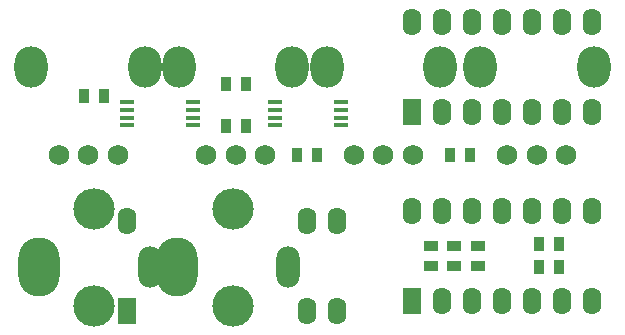
<source format=gbs>
%FSLAX46Y46*%
G04 Gerber Fmt 4.6, Leading zero omitted, Abs format (unit mm)*
G04 Created by KiCad (PCBNEW (2014-09-02 BZR 5112)-product) date 2015-04-11 10:31:41 PM*
%MOMM*%
G01*
G04 APERTURE LIST*
%ADD10C,0.100000*%
%ADD11R,1.574800X2.286000*%
%ADD12O,1.574800X2.286000*%
%ADD13R,0.812800X1.143000*%
%ADD14R,1.143000X0.812800*%
%ADD15R,1.300480X0.299720*%
%ADD16O,2.800000X3.500000*%
%ADD17C,1.750000*%
%ADD18O,3.500000X5.000000*%
%ADD19O,2.000000X3.500000*%
%ADD20O,3.500000X3.500000*%
G04 APERTURE END LIST*
D10*
D11*
X100330000Y-59690000D03*
D12*
X100330000Y-52070000D03*
X115570000Y-59690000D03*
X118110000Y-59690000D03*
X118110000Y-52070000D03*
X115570000Y-52070000D03*
D11*
X124380000Y-42810000D03*
D12*
X126920000Y-42810000D03*
X129460000Y-42810000D03*
X132000000Y-42810000D03*
X134540000Y-42810000D03*
X137080000Y-42810000D03*
X139620000Y-42810000D03*
X139620000Y-35190000D03*
X137080000Y-35190000D03*
X134540000Y-35190000D03*
X132000000Y-35190000D03*
X129460000Y-35190000D03*
X126920000Y-35190000D03*
X124380000Y-35190000D03*
D11*
X124380000Y-58810000D03*
D12*
X126920000Y-58810000D03*
X129460000Y-58810000D03*
X132000000Y-58810000D03*
X134540000Y-58810000D03*
X137080000Y-58810000D03*
X139620000Y-58810000D03*
X139620000Y-51190000D03*
X137080000Y-51190000D03*
X134540000Y-51190000D03*
X132000000Y-51190000D03*
X129460000Y-51190000D03*
X126920000Y-51190000D03*
X124380000Y-51190000D03*
D13*
X108649100Y-44000000D03*
X110350900Y-44000000D03*
X96649100Y-41500000D03*
X98350900Y-41500000D03*
X116350900Y-46500000D03*
X114649100Y-46500000D03*
X108649100Y-40500000D03*
X110350900Y-40500000D03*
X129350900Y-46500000D03*
X127649100Y-46500000D03*
D14*
X126000000Y-55850900D03*
X126000000Y-54149100D03*
X128000000Y-55850900D03*
X128000000Y-54149100D03*
X130000000Y-55850900D03*
X130000000Y-54149100D03*
D15*
X112806000Y-43955400D03*
X112806000Y-43320400D03*
X112806000Y-42660000D03*
X112806000Y-42025000D03*
X118394000Y-42025000D03*
X118394000Y-42672700D03*
X118394000Y-43320400D03*
X118394000Y-43968100D03*
D16*
X101800000Y-39000000D03*
X92200000Y-39000000D03*
D17*
X99500000Y-46500000D03*
X97000000Y-46500000D03*
X94500000Y-46500000D03*
D16*
X114300000Y-39000000D03*
X104700000Y-39000000D03*
D17*
X112000000Y-46500000D03*
X109500000Y-46500000D03*
X107000000Y-46500000D03*
D16*
X126800000Y-39000000D03*
X117200000Y-39000000D03*
D17*
X124500000Y-46500000D03*
X122000000Y-46500000D03*
X119500000Y-46500000D03*
D16*
X139800000Y-39000000D03*
X130200000Y-39000000D03*
D17*
X137500000Y-46500000D03*
X135000000Y-46500000D03*
X132500000Y-46500000D03*
D13*
X136850900Y-54000000D03*
X135149100Y-54000000D03*
X135149100Y-56000000D03*
X136850900Y-56000000D03*
D15*
X100306000Y-43955400D03*
X100306000Y-43320400D03*
X100306000Y-42660000D03*
X100306000Y-42025000D03*
X105894000Y-42025000D03*
X105894000Y-42672700D03*
X105894000Y-43320400D03*
X105894000Y-43968100D03*
D18*
X92800000Y-56000000D03*
D19*
X102200000Y-56000000D03*
D20*
X97500000Y-51100000D03*
X97500000Y-59300000D03*
D18*
X104550000Y-56000000D03*
D19*
X113950000Y-56000000D03*
D20*
X109250000Y-51100000D03*
X109250000Y-59300000D03*
M02*

</source>
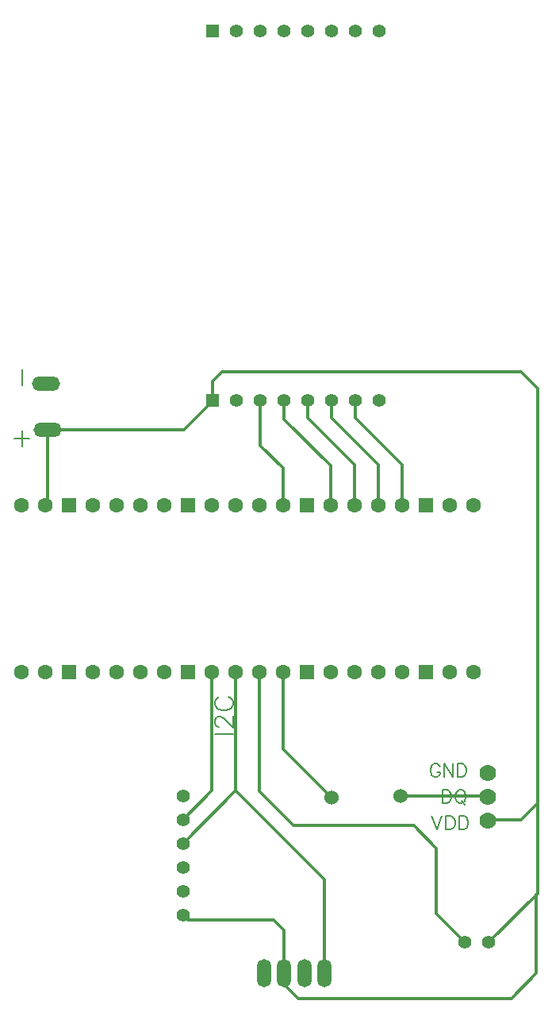
<source format=gtl>
G04 Layer: TopLayer*
G04 EasyEDA v6.5.23, 2023-06-25 18:40:03*
G04 6b10e09a02d447a1920506d39c92bb1f,f3d5b93f6eed4f979a6c9236d77c88b5,10*
G04 Gerber Generator version 0.2*
G04 Scale: 100 percent, Rotated: No, Reflected: No *
G04 Dimensions in millimeters *
G04 leading zeros omitted , absolute positions ,4 integer and 5 decimal *
%FSLAX45Y45*%
%MOMM*%

%ADD10C,0.2032*%
%ADD11C,0.3000*%
%ADD12C,1.6000*%
%ADD13R,1.6000X1.6000*%
%ADD14R,1.3995X1.3995*%
%ADD15C,1.3995*%
%ADD16C,1.5240*%
%ADD17C,1.7780*%
%ADD18O,2.999994X1.524*%
%ADD19O,1.524X2.999994*%

%LPD*%
D10*
X51307Y5112257D02*
G01*
X217423Y5112257D01*
X134365Y5029200D02*
G01*
X134365Y5195570D01*
X134365Y5683250D02*
G01*
X134365Y5849365D01*
X2195322Y1968500D02*
G01*
X2389124Y1968500D01*
X2241550Y2038604D02*
G01*
X2232152Y2038604D01*
X2213609Y2048002D01*
X2204465Y2057145D01*
X2195322Y2075687D01*
X2195322Y2112518D01*
X2204465Y2131060D01*
X2213609Y2140204D01*
X2232152Y2149602D01*
X2250693Y2149602D01*
X2269236Y2140204D01*
X2296922Y2121915D01*
X2389124Y2029460D01*
X2389124Y2158745D01*
X2241550Y2358389D02*
G01*
X2223008Y2348992D01*
X2204465Y2330450D01*
X2195322Y2312162D01*
X2195322Y2275078D01*
X2204465Y2256789D01*
X2223008Y2238247D01*
X2241550Y2228850D01*
X2269236Y2219705D01*
X2315209Y2219705D01*
X2343150Y2228850D01*
X2361438Y2238247D01*
X2379979Y2256789D01*
X2389124Y2275078D01*
X2389124Y2312162D01*
X2379979Y2330450D01*
X2361438Y2348992D01*
X2343150Y2358389D01*
X4598156Y1615947D02*
G01*
X4591298Y1629410D01*
X4577582Y1643126D01*
X4563866Y1649984D01*
X4536688Y1649984D01*
X4522972Y1643126D01*
X4509510Y1629410D01*
X4502652Y1615947D01*
X4495794Y1595373D01*
X4495794Y1561337D01*
X4502652Y1540763D01*
X4509510Y1527302D01*
X4522972Y1513586D01*
X4536688Y1506728D01*
X4563866Y1506728D01*
X4577582Y1513586D01*
X4591298Y1527302D01*
X4598156Y1540763D01*
X4598156Y1561337D01*
X4563866Y1561337D02*
G01*
X4598156Y1561337D01*
X4643114Y1649984D02*
G01*
X4643114Y1506728D01*
X4643114Y1649984D02*
G01*
X4738618Y1506728D01*
X4738618Y1649984D02*
G01*
X4738618Y1506728D01*
X4783576Y1649984D02*
G01*
X4783576Y1506728D01*
X4783576Y1649984D02*
G01*
X4831328Y1649984D01*
X4851648Y1643126D01*
X4865364Y1629410D01*
X4872222Y1615947D01*
X4879080Y1595373D01*
X4879080Y1561337D01*
X4872222Y1540763D01*
X4865364Y1527302D01*
X4851648Y1513586D01*
X4831328Y1506728D01*
X4783576Y1506728D01*
X4622800Y1370584D02*
G01*
X4622800Y1227328D01*
X4622800Y1370584D02*
G01*
X4670552Y1370584D01*
X4690872Y1363726D01*
X4704588Y1350010D01*
X4711445Y1336547D01*
X4718304Y1315973D01*
X4718304Y1281937D01*
X4711445Y1261363D01*
X4704588Y1247902D01*
X4690872Y1234186D01*
X4670552Y1227328D01*
X4622800Y1227328D01*
X4804156Y1370584D02*
G01*
X4790440Y1363726D01*
X4776977Y1350010D01*
X4770120Y1336547D01*
X4763261Y1315973D01*
X4763261Y1281937D01*
X4770120Y1261363D01*
X4776977Y1247902D01*
X4790440Y1234186D01*
X4804156Y1227328D01*
X4831334Y1227328D01*
X4845050Y1234186D01*
X4858765Y1247902D01*
X4865624Y1261363D01*
X4872227Y1281937D01*
X4872227Y1315973D01*
X4865624Y1336547D01*
X4858765Y1350010D01*
X4845050Y1363726D01*
X4831334Y1370584D01*
X4804156Y1370584D01*
X4824729Y1254760D02*
G01*
X4865624Y1213865D01*
X4508500Y1091184D02*
G01*
X4563109Y947928D01*
X4617465Y1091184D02*
G01*
X4563109Y947928D01*
X4662677Y1091184D02*
G01*
X4662677Y947928D01*
X4662677Y1091184D02*
G01*
X4710429Y1091184D01*
X4730750Y1084326D01*
X4744465Y1070610D01*
X4751324Y1057147D01*
X4757927Y1036573D01*
X4757927Y1002537D01*
X4751324Y981963D01*
X4744465Y968502D01*
X4730750Y954786D01*
X4710429Y947928D01*
X4662677Y947928D01*
X4803140Y1091184D02*
G01*
X4803140Y947928D01*
X4803140Y1091184D02*
G01*
X4850891Y1091184D01*
X4871211Y1084326D01*
X4884927Y1070610D01*
X4891786Y1057147D01*
X4898390Y1036573D01*
X4898390Y1002537D01*
X4891786Y981963D01*
X4884927Y968502D01*
X4871211Y954786D01*
X4850891Y947928D01*
X4803140Y947928D01*
D11*
X2923717Y2624810D02*
G01*
X2923717Y1807032D01*
X3441700Y1289050D01*
X4178300Y1301750D02*
G01*
X5099050Y1301750D01*
X5105400Y1295400D01*
X2161717Y2624810D02*
G01*
X2161717Y1361617D01*
X1854200Y1054100D01*
X2415717Y2624810D02*
G01*
X2415717Y1361617D01*
X1854200Y800100D01*
X2415717Y1361617D02*
G01*
X3365500Y411835D01*
X3365500Y-584200D01*
X2679700Y5524500D02*
G01*
X2679700Y5041900D01*
X2921000Y4800600D01*
X2921000Y4405503D01*
X2923717Y4402785D01*
X2933700Y5524500D02*
G01*
X2933700Y5321300D01*
X3429000Y4826000D01*
X3429000Y4405477D01*
X3431692Y4402785D01*
X3187700Y5524500D02*
G01*
X3187700Y5334000D01*
X3683000Y4838700D01*
X3683000Y4405477D01*
X3685692Y4402785D01*
X3441700Y5524500D02*
G01*
X3441700Y5334000D01*
X3937000Y4838700D01*
X3937000Y4405477D01*
X3939692Y4402785D01*
X3695700Y5524500D02*
G01*
X3695700Y5334000D01*
X4191000Y4838700D01*
X4191000Y4405477D01*
X4193692Y4402785D01*
X406400Y5207000D02*
G01*
X1866900Y5207000D01*
X2171700Y5511800D01*
X2171700Y5524500D01*
X406400Y5207000D02*
G01*
X406400Y4425467D01*
X383717Y4402785D01*
X5624984Y252884D02*
G01*
X5624984Y-585315D01*
X5359400Y-850900D01*
X3086100Y-850900D01*
X2933700Y-698500D01*
X2933700Y-584200D01*
X2933700Y-584200D02*
G01*
X2933700Y-127000D01*
X2819400Y-12700D01*
X1905000Y-12700D01*
X1854200Y38100D01*
X2171700Y5524500D02*
G01*
X2171700Y5727700D01*
X2273300Y5829300D01*
X5461000Y5829300D01*
X5638800Y5651500D01*
X5638800Y1231900D01*
X5461000Y1054100D01*
X5118100Y1054100D01*
X5105400Y1041400D01*
X5638800Y1251694D02*
G01*
X5638800Y266700D01*
X5118100Y-254000D01*
X2669717Y2624810D02*
G01*
X2669717Y1356182D01*
X3035300Y990600D01*
X4318000Y990600D01*
X4559300Y749300D01*
X4559300Y50800D01*
X4864100Y-254000D01*
D12*
G01*
X4955692Y2624810D03*
G01*
X4701692Y2624810D03*
D13*
G01*
X4447692Y2624810D03*
D12*
G01*
X4193692Y2624810D03*
G01*
X3939692Y2624810D03*
G01*
X3685692Y2624810D03*
G01*
X3431692Y2624810D03*
D13*
G01*
X3177717Y2624810D03*
D12*
G01*
X2923717Y2624810D03*
G01*
X2669717Y2624810D03*
G01*
X129717Y2624810D03*
G01*
X383717Y2624810D03*
D13*
G01*
X637717Y2624810D03*
D12*
G01*
X891717Y2624810D03*
G01*
X1145717Y2624810D03*
G01*
X1399717Y2624810D03*
G01*
X1653717Y2624810D03*
D13*
G01*
X1907717Y2624810D03*
D12*
G01*
X2161717Y2624810D03*
G01*
X2415717Y2624810D03*
G01*
X2415717Y4402785D03*
G01*
X2161717Y4402785D03*
D13*
G01*
X1907717Y4402785D03*
D12*
G01*
X1653717Y4402785D03*
G01*
X1399717Y4402785D03*
G01*
X1145717Y4402785D03*
G01*
X891717Y4402785D03*
D13*
G01*
X637717Y4402785D03*
D12*
G01*
X383717Y4402785D03*
G01*
X129717Y4402785D03*
G01*
X2669717Y4402785D03*
G01*
X2923717Y4402785D03*
D13*
G01*
X3177717Y4402785D03*
D12*
G01*
X3431692Y4402785D03*
G01*
X3685692Y4402785D03*
G01*
X3939692Y4402785D03*
G01*
X4193692Y4402785D03*
D13*
G01*
X4447692Y4402785D03*
D12*
G01*
X4701692Y4402785D03*
G01*
X4955692Y4402785D03*
D14*
G01*
X2171700Y5524500D03*
D15*
G01*
X2425700Y5524500D03*
G01*
X2679700Y5524500D03*
G01*
X2933700Y5524500D03*
G01*
X3187700Y5524500D03*
G01*
X3441700Y5524500D03*
G01*
X3695700Y5524500D03*
G01*
X3949700Y5524500D03*
D14*
G01*
X2171700Y9461500D03*
D15*
G01*
X2425700Y9461500D03*
G01*
X2679700Y9461500D03*
G01*
X2933700Y9461500D03*
G01*
X3187700Y9461500D03*
G01*
X3441700Y9461500D03*
G01*
X3695700Y9461500D03*
G01*
X3949700Y9461500D03*
D16*
G01*
X4178300Y1301750D03*
G01*
X3441700Y1289050D03*
D17*
G01*
X5105400Y1041400D03*
G01*
X5105400Y1295400D03*
G01*
X5105400Y1549400D03*
D15*
G01*
X1854200Y292100D03*
G01*
X1854200Y546100D03*
G01*
X1854200Y800100D03*
G01*
X1854200Y1054100D03*
G01*
X1854200Y1308100D03*
G01*
X1854200Y38100D03*
G01*
X4864100Y-254000D03*
G01*
X5118100Y-254000D03*
D18*
G01*
X393700Y5702300D03*
D19*
G01*
X2717800Y-584200D03*
D18*
G01*
X406400Y5207000D03*
D19*
G01*
X2933700Y-584200D03*
G01*
X3149600Y-584200D03*
G01*
X3365500Y-584200D03*
M02*

</source>
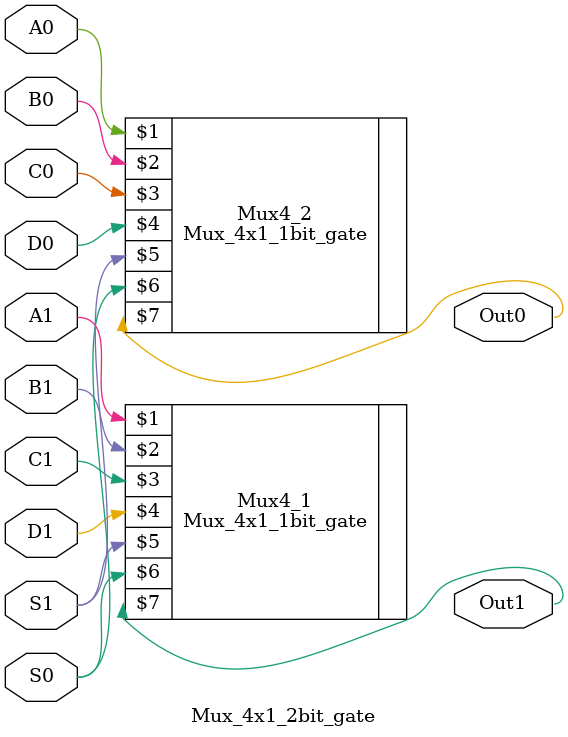
<source format=v>
module Mux_4x1_2bit_gate(A1, A0, B1, B0,C1,C0,D1,D0,S1,S0,Out1,Out0);
    input A1,A0;
    input B1,B0;
    input C1,C0;
    input D1,D0;
    input S1,S0;
    output Out1,Out0;

    Mux_4x1_1bit_gate Mux4_1(A1,B1,C1,D1,S1,S0,Out1);
    Mux_4x1_1bit_gate Mux4_2(A0,B0,C0,D0,S1,S0,Out0);
endmodule
</source>
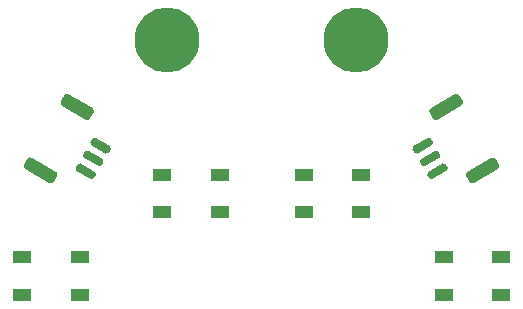
<source format=gbr>
%TF.GenerationSoftware,KiCad,Pcbnew,(5.1.6)-1*%
%TF.CreationDate,2020-11-09T21:27:46-05:00*%
%TF.ProjectId,LIghtBoard,4c496768-7442-46f6-9172-642e6b696361,rev?*%
%TF.SameCoordinates,Original*%
%TF.FileFunction,Soldermask,Top*%
%TF.FilePolarity,Negative*%
%FSLAX46Y46*%
G04 Gerber Fmt 4.6, Leading zero omitted, Abs format (unit mm)*
G04 Created by KiCad (PCBNEW (5.1.6)-1) date 2020-11-09 21:27:46*
%MOMM*%
%LPD*%
G01*
G04 APERTURE LIST*
%ADD10C,5.500000*%
%ADD11R,1.600000X1.100000*%
G04 APERTURE END LIST*
D10*
%TO.C,H1*%
X123900000Y-85100000D03*
%TD*%
D11*
%TO.C,D4*%
X152200000Y-106700000D03*
X152200000Y-103500000D03*
X147300000Y-106700000D03*
X147300000Y-103500000D03*
%TD*%
%TO.C,D3*%
X140350000Y-99700000D03*
X140350000Y-96500000D03*
X135450000Y-99700000D03*
X135450000Y-96500000D03*
%TD*%
%TO.C,D2*%
X128350000Y-99700000D03*
X128350000Y-96500000D03*
X123450000Y-99700000D03*
X123450000Y-96500000D03*
%TD*%
%TO.C,J2*%
G36*
G01*
X149319856Y-96245865D02*
X151355016Y-95070865D01*
G75*
G02*
X151730673Y-95171522I137500J-238157D01*
G01*
X152005673Y-95647836D01*
G75*
G02*
X151905016Y-96023493I-238157J-137500D01*
G01*
X149869856Y-97198493D01*
G75*
G02*
X149494199Y-97097836I-137500J238157D01*
G01*
X149219199Y-96621522D01*
G75*
G02*
X149319856Y-96245865I238157J137500D01*
G01*
G37*
G36*
G01*
X146219856Y-90876507D02*
X148255016Y-89701507D01*
G75*
G02*
X148630673Y-89802164I137500J-238157D01*
G01*
X148905673Y-90278478D01*
G75*
G02*
X148805016Y-90654135I-238157J-137500D01*
G01*
X146769856Y-91829135D01*
G75*
G02*
X146394199Y-91728478I-137500J238157D01*
G01*
X146119199Y-91252164D01*
G75*
G02*
X146219856Y-90876507I238157J137500D01*
G01*
G37*
G36*
G01*
X145983382Y-96266923D02*
X147239118Y-95541924D01*
G75*
G02*
X147478172Y-95605978I87500J-151554D01*
G01*
X147653172Y-95909086D01*
G75*
G02*
X147589118Y-96148140I-151554J-87500D01*
G01*
X146333382Y-96873140D01*
G75*
G02*
X146094328Y-96809086I-87500J151554D01*
G01*
X145919328Y-96505978D01*
G75*
G02*
X145983382Y-96266924I151554J87500D01*
G01*
G37*
G36*
G01*
X145358382Y-95184391D02*
X146614118Y-94459392D01*
G75*
G02*
X146853172Y-94523446I87500J-151554D01*
G01*
X147028172Y-94826554D01*
G75*
G02*
X146964118Y-95065608I-151554J-87500D01*
G01*
X145708382Y-95790608D01*
G75*
G02*
X145469328Y-95726554I-87500J151554D01*
G01*
X145294328Y-95423446D01*
G75*
G02*
X145358382Y-95184392I151554J87500D01*
G01*
G37*
G36*
G01*
X144733382Y-94101859D02*
X145989118Y-93376860D01*
G75*
G02*
X146228172Y-93440914I87500J-151554D01*
G01*
X146403172Y-93744022D01*
G75*
G02*
X146339118Y-93983076I-151554J-87500D01*
G01*
X145083382Y-94708076D01*
G75*
G02*
X144844328Y-94644022I-87500J151554D01*
G01*
X144669328Y-94340914D01*
G75*
G02*
X144733382Y-94101860I151554J87500D01*
G01*
G37*
%TD*%
%TO.C,J1*%
G36*
G01*
X117030144Y-91829135D02*
X114994984Y-90654135D01*
G75*
G02*
X114894327Y-90278478I137500J238157D01*
G01*
X115169327Y-89802164D01*
G75*
G02*
X115544984Y-89701507I238157J-137500D01*
G01*
X117580144Y-90876507D01*
G75*
G02*
X117680801Y-91252164I-137500J-238157D01*
G01*
X117405801Y-91728478D01*
G75*
G02*
X117030144Y-91829135I-238157J137500D01*
G01*
G37*
G36*
G01*
X113930144Y-97198493D02*
X111894984Y-96023493D01*
G75*
G02*
X111794327Y-95647836I137500J238157D01*
G01*
X112069327Y-95171522D01*
G75*
G02*
X112444984Y-95070865I238157J-137500D01*
G01*
X114480144Y-96245865D01*
G75*
G02*
X114580801Y-96621522I-137500J-238157D01*
G01*
X114305801Y-97097836D01*
G75*
G02*
X113930144Y-97198493I-238157J137500D01*
G01*
G37*
G36*
G01*
X118716618Y-94708077D02*
X117460882Y-93983076D01*
G75*
G02*
X117396828Y-93744022I87500J151554D01*
G01*
X117571828Y-93440914D01*
G75*
G02*
X117810882Y-93376860I151554J-87500D01*
G01*
X119066618Y-94101860D01*
G75*
G02*
X119130672Y-94340914I-87500J-151554D01*
G01*
X118955672Y-94644022D01*
G75*
G02*
X118716618Y-94708076I-151554J87500D01*
G01*
G37*
G36*
G01*
X118091618Y-95790609D02*
X116835882Y-95065608D01*
G75*
G02*
X116771828Y-94826554I87500J151554D01*
G01*
X116946828Y-94523446D01*
G75*
G02*
X117185882Y-94459392I151554J-87500D01*
G01*
X118441618Y-95184392D01*
G75*
G02*
X118505672Y-95423446I-87500J-151554D01*
G01*
X118330672Y-95726554D01*
G75*
G02*
X118091618Y-95790608I-151554J87500D01*
G01*
G37*
G36*
G01*
X117466618Y-96873141D02*
X116210882Y-96148140D01*
G75*
G02*
X116146828Y-95909086I87500J151554D01*
G01*
X116321828Y-95605978D01*
G75*
G02*
X116560882Y-95541924I151554J-87500D01*
G01*
X117816618Y-96266924D01*
G75*
G02*
X117880672Y-96505978I-87500J-151554D01*
G01*
X117705672Y-96809086D01*
G75*
G02*
X117466618Y-96873140I-151554J87500D01*
G01*
G37*
%TD*%
D10*
%TO.C,H2*%
X139900000Y-85100000D03*
%TD*%
D11*
%TO.C,D1*%
X111600000Y-103500000D03*
X111600000Y-106700000D03*
X116500000Y-103500000D03*
X116500000Y-106700000D03*
%TD*%
M02*

</source>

★ ★ ★

Determine the number of lines in the entries that contain the word "input". Give that number and nothing more.

5